# Records for processing
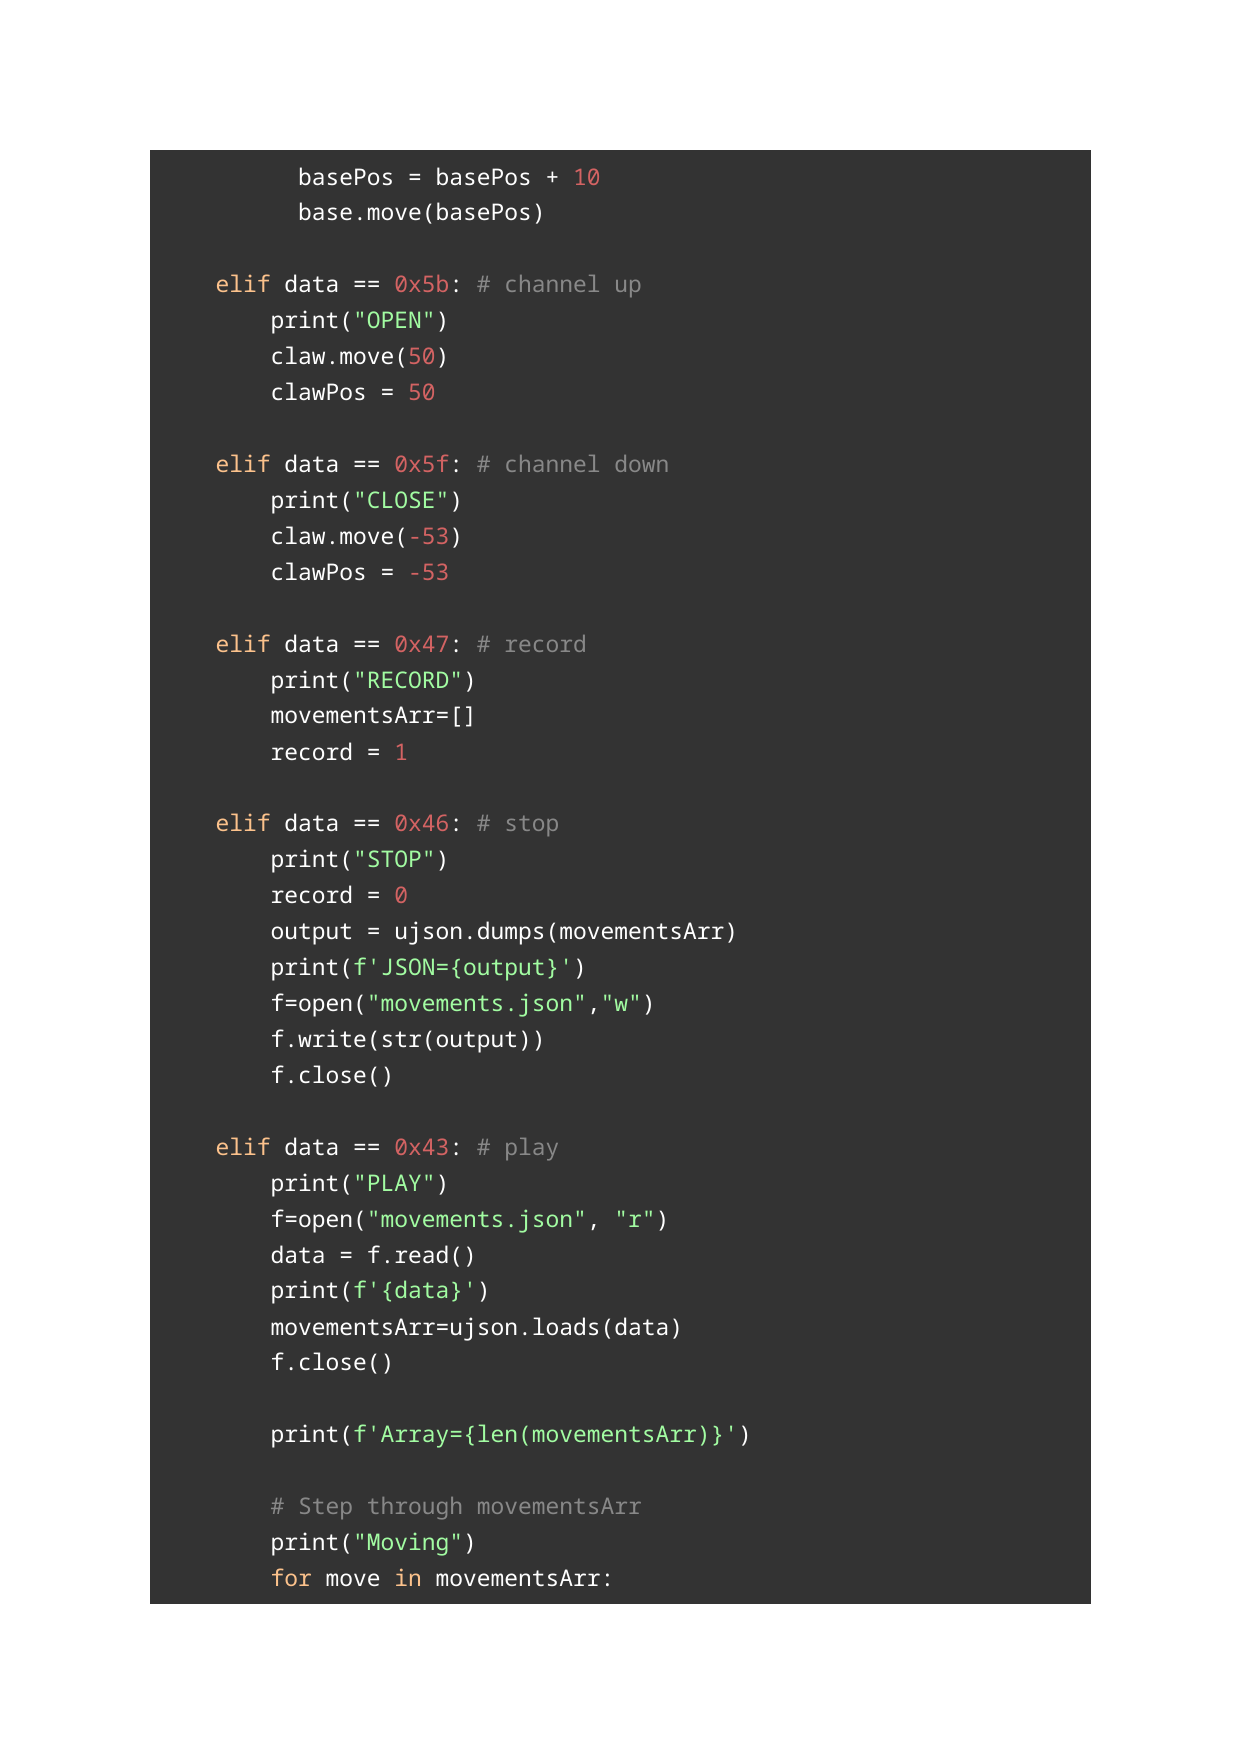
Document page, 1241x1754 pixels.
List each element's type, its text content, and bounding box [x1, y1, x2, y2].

table_header basePos = basePos + 10 base.move(basePos) elif data == 0x5b: # channel up print("OPEN") claw.move(50) clawPos = 50 elif data == 0x5f: # channel down print("CLOSE") claw.move(-53) clawPos = -53 elif data == 0x47: # record print("RECORD") movementsArr=[] record = 1 elif data == 0x46: # stop print("STOP") record = 0 output = ujson.dumps(movementsArr) print(f'JSON={output}') f=open("movements.json","w") f.write(str(output)) f.close() elif data == 0x43: # play print("PLAY") f=open("movements.json", "r") data = f.read() print(f'{data}') movementsArr=ujson.loads(data) f.close() print(f'Array={len(movementsArr)}') # Step through movementsArr print("Moving") for move in movementsArr: [150, 150, 1091, 1604]
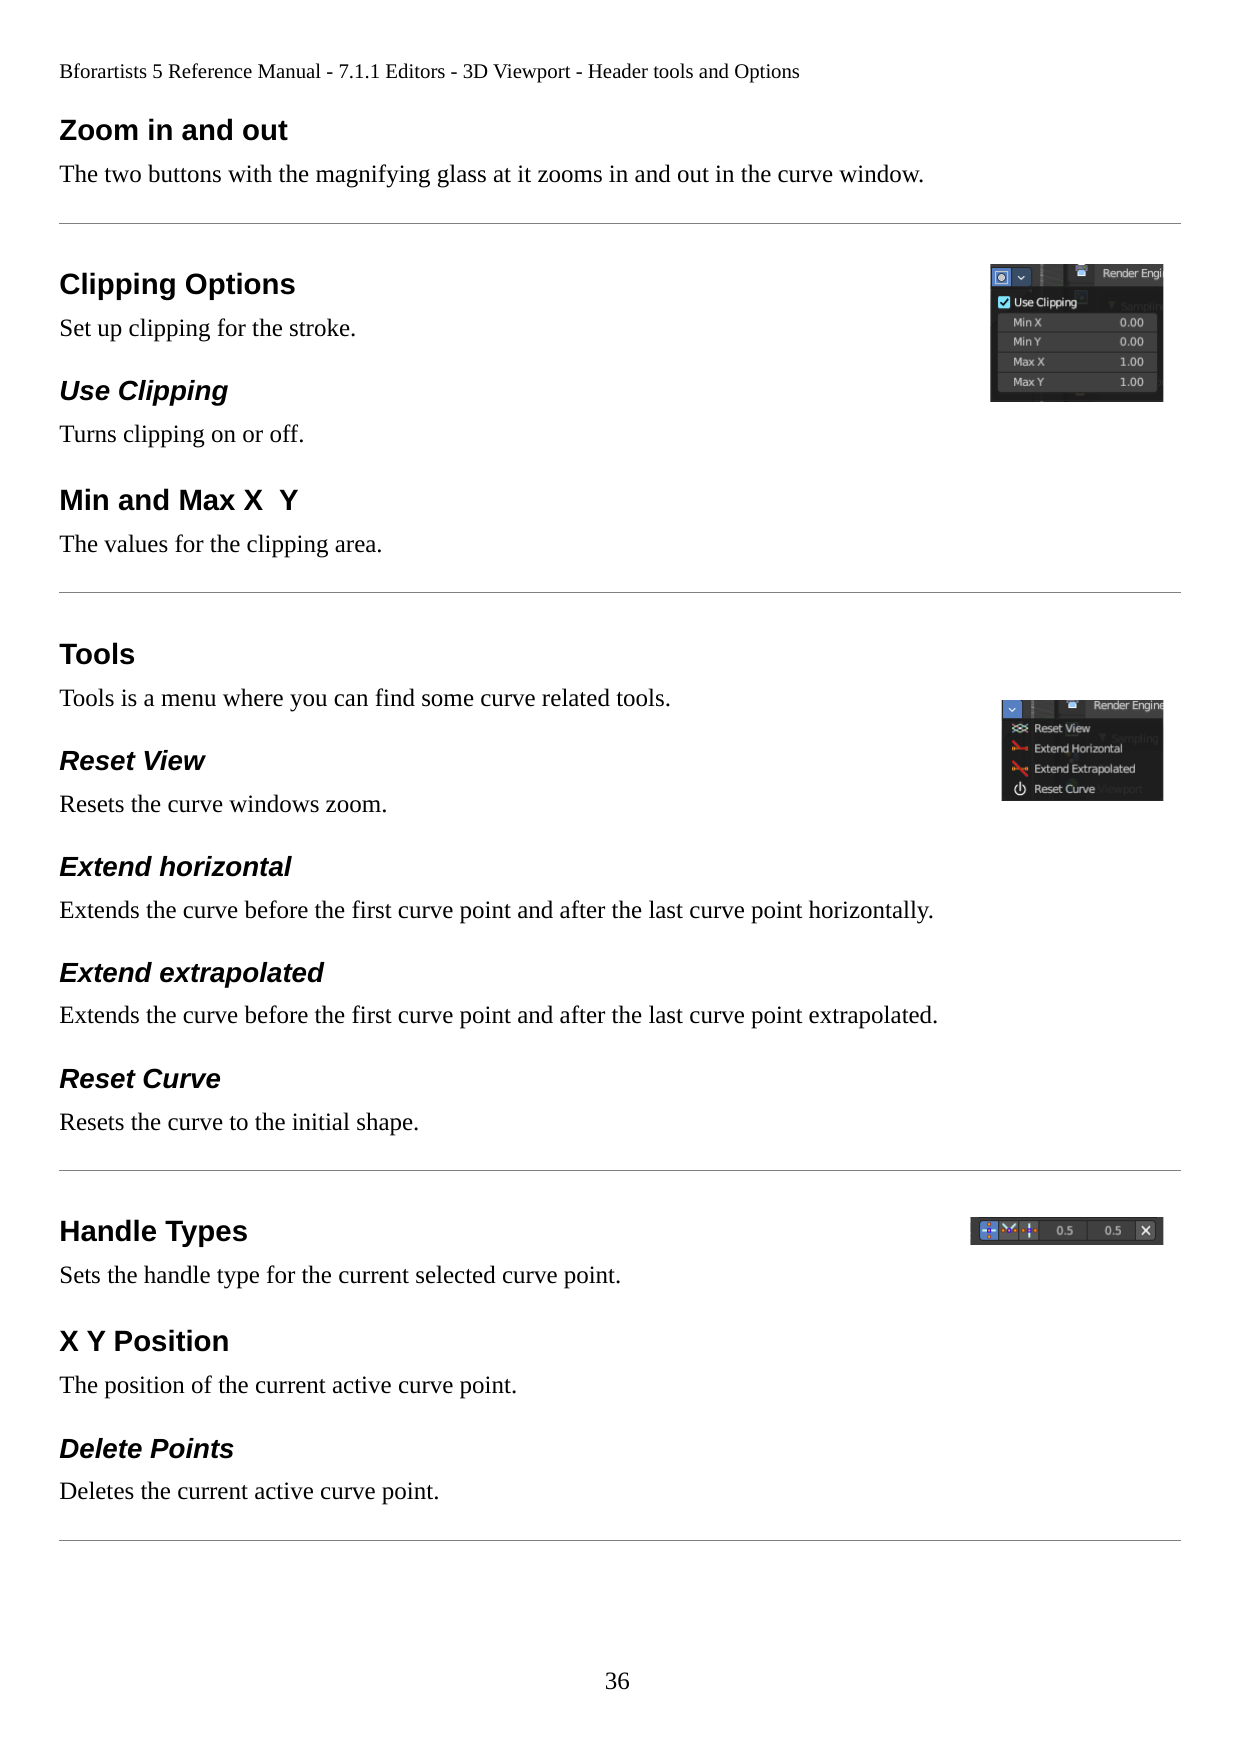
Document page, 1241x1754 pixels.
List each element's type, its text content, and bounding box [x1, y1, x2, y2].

subtitle Delete Points [59, 1432, 1181, 1464]
text Extends the curve before the first curve point and after the last curve point extrapolated. [59, 1001, 1181, 1029]
picture [1001, 700, 1164, 801]
subtitle Clipping Options [59, 267, 990, 300]
subtitle Handle Types [59, 1214, 1181, 1248]
text Set up clipping for the stroke. [59, 313, 990, 342]
subtitle Reset View [59, 744, 1001, 776]
text Resets the curve to the initial shape. [59, 1107, 1181, 1135]
subtitle Use Clipping [59, 374, 1181, 406]
subtitle Zoom in and out [59, 113, 1181, 146]
text The position of the current active curve point. [59, 1371, 1181, 1399]
text The values for the clipping area. [59, 529, 1181, 557]
text The two buttons with the magnifying glass at it zooms in and out in the curve window. [59, 159, 1181, 188]
subtitle Reset Curve [59, 1062, 1181, 1094]
text Tools is a menu where you can find some curve related tools. [59, 683, 1181, 712]
text Extends the curve before the first curve point and after the last curve point horizontally. [59, 895, 1181, 923]
subtitle [1164, 744, 1181, 776]
subtitle Extend horizontal [59, 850, 1181, 882]
picture [970, 1217, 1164, 1245]
text Resets the curve windows zoom. [59, 789, 1181, 817]
text Turns clipping on or off. [59, 419, 1181, 448]
text Deletes the current active curve point. [59, 1476, 1181, 1505]
subtitle Tools [59, 637, 1181, 670]
subtitle Min and Max X Y [59, 482, 1181, 516]
picture [990, 264, 1164, 402]
text Sets the handle type for the current selected curve point. [59, 1261, 1181, 1289]
subtitle X Y Position [59, 1324, 1181, 1358]
subtitle [1164, 267, 1181, 300]
subtitle Extend extrapolated [59, 956, 1181, 988]
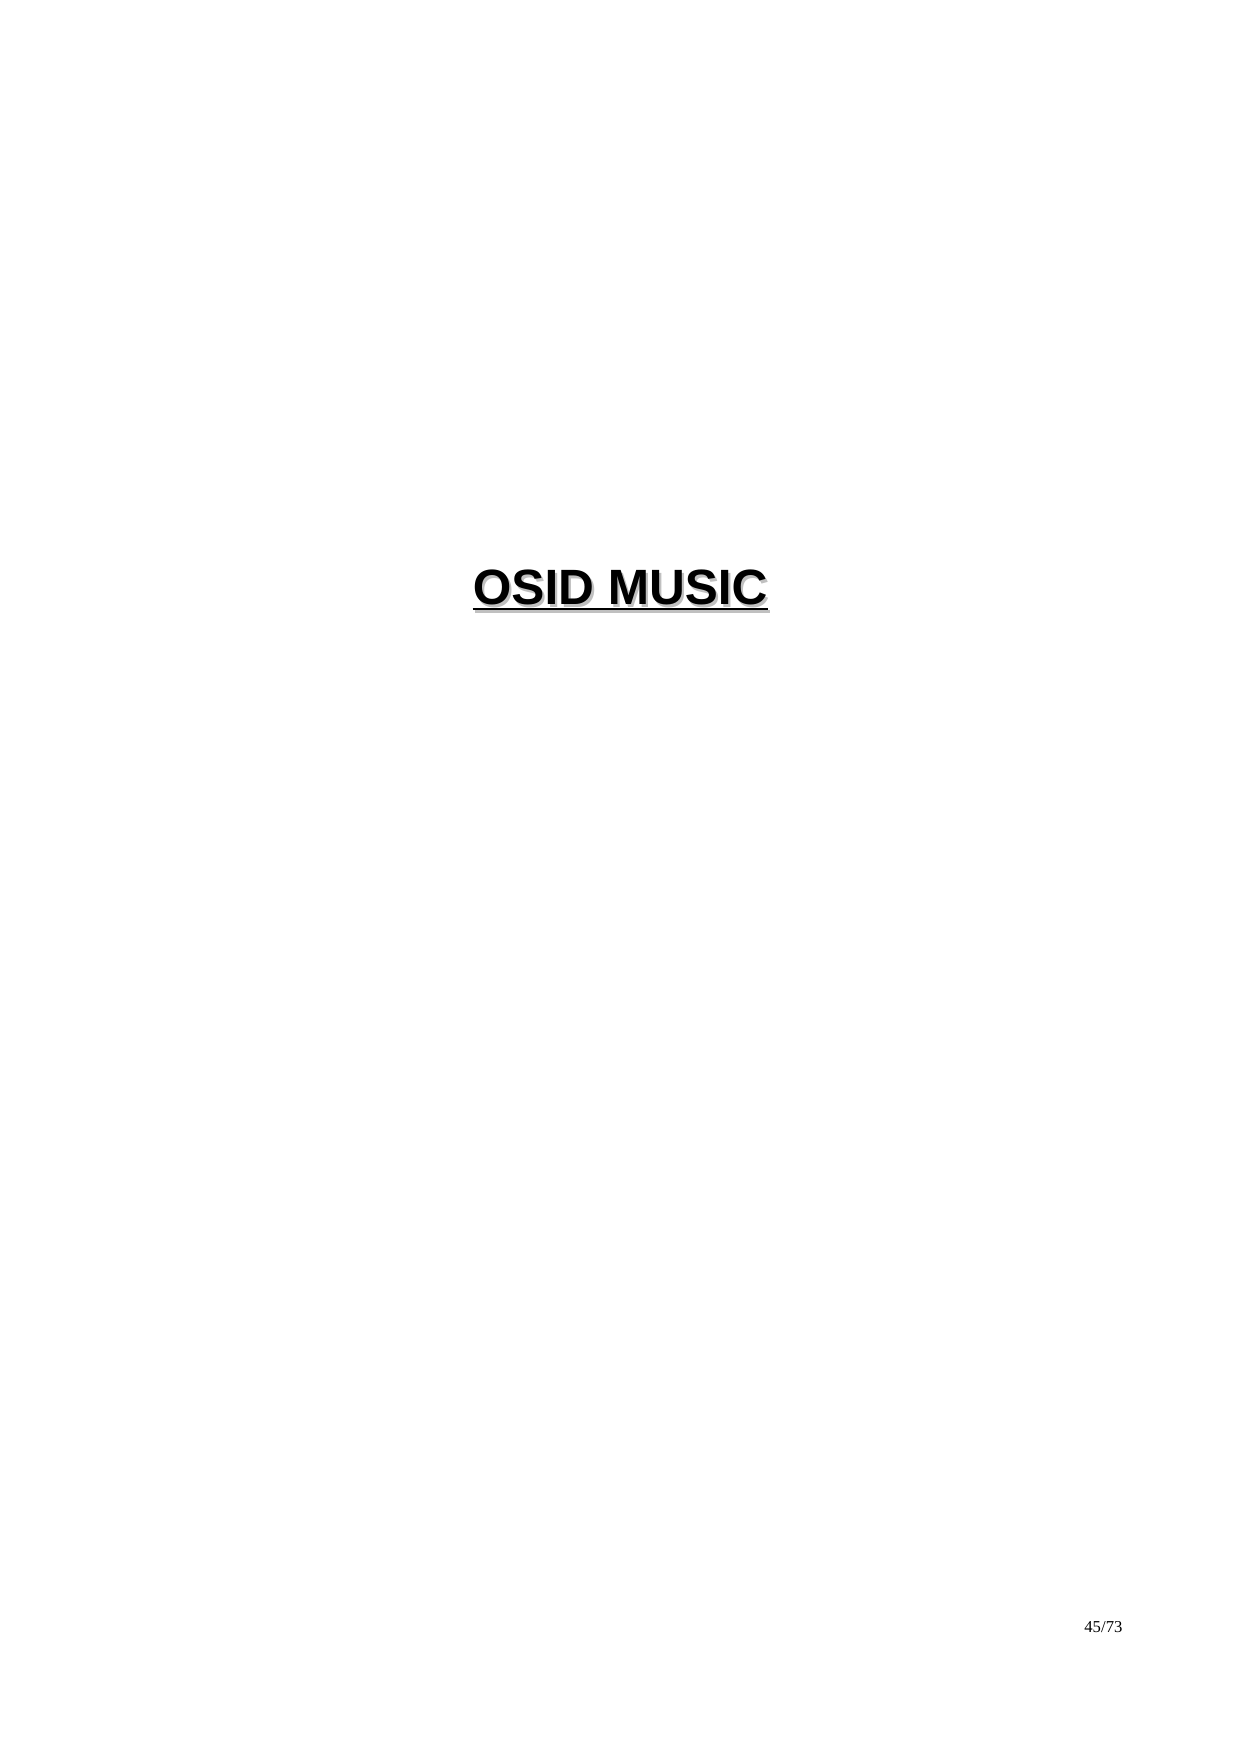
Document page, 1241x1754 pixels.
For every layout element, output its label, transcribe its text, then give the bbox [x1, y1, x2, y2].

subtitle OSID MUSIC [118, 558, 1122, 615]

# Written request
Format the lines of all the records above as a numbered list, leaving out blank lines and the pictures.

# Complete response
1. Document page, 1241x1754 pixels.
2. List each element's type, its text content, and bounding box [x1, y1, x2, y2].
3. table_header basePos = basePos + 10 base.move(basePos) elif data == 0x5b: # channel up print("OPEN") claw.move(50) clawPos = 50 elif data == 0x5f: # channel down print("CLOSE") claw.move(-53) clawPos = -53 elif data == 0x47: # record print("RECORD") movementsArr=[] record = 1 elif data == 0x46: # stop print("STOP") record = 0 output = ujson.dumps(movementsArr) print(f'JSON={output}') f=open("movements.json","w") f.write(str(output)) f.close() elif data == 0x43: # play print("PLAY") f=open("movements.json", "r") data = f.read() print(f'{data}') movementsArr=ujson.loads(data) f.close() print(f'Array={len(movementsArr)}') # Step through movementsArr print("Moving") for move in movementsArr: [150, 150, 1091, 1604]
4. Document page, 1241x1754 pixels.
5. List each element's type, its text content, and bounding box [x1, y1, x2, y2].
6. subtitle Delete Points [59, 1432, 1181, 1464]
7. text Extends the curve before the first curve point and after the last curve point extrapolated. [59, 1001, 1181, 1029]
8. picture [1001, 700, 1164, 801]
9. subtitle Clipping Options [59, 267, 990, 300]
10. subtitle Handle Types [59, 1214, 1181, 1248]
11. text Set up clipping for the stroke. [59, 313, 990, 342]
12. subtitle Reset View [59, 744, 1001, 776]
13. text Resets the curve to the initial shape. [59, 1107, 1181, 1135]
14. subtitle Use Clipping [59, 374, 1181, 406]
15. subtitle Zoom in and out [59, 113, 1181, 146]
16. text The position of the current active curve point. [59, 1371, 1181, 1399]
17. text The values for the clipping area. [59, 529, 1181, 557]
18. text The two buttons with the magnifying glass at it zooms in and out in the curve window. [59, 159, 1181, 188]
19. subtitle Reset Curve [59, 1062, 1181, 1094]
20. text Tools is a menu where you can find some curve related tools. [59, 683, 1181, 712]
21. text Extends the curve before the first curve point and after the last curve point horizontally. [59, 895, 1181, 923]
22. subtitle [1164, 744, 1181, 776]
23. subtitle Extend horizontal [59, 850, 1181, 882]
24. picture [970, 1217, 1164, 1245]
25. text Resets the curve windows zoom. [59, 789, 1181, 817]
26. text Turns clipping on or off. [59, 419, 1181, 448]
27. text Deletes the current active curve point. [59, 1476, 1181, 1505]
28. subtitle Tools [59, 637, 1181, 670]
29. subtitle Min and Max X Y [59, 482, 1181, 516]
30. picture [990, 264, 1164, 402]
31. text Sets the handle type for the current selected curve point. [59, 1261, 1181, 1289]
32. subtitle X Y Position [59, 1324, 1181, 1358]
33. subtitle [1164, 267, 1181, 300]
34. subtitle Extend extrapolated [59, 956, 1181, 988]
35. Document page, 1241x1754 pixels.
36. For every layout element, output its label, transcribe its text, then give the bbox [x1, y1, x2, y2].
37. subtitle OSID MUSIC [118, 558, 1122, 615]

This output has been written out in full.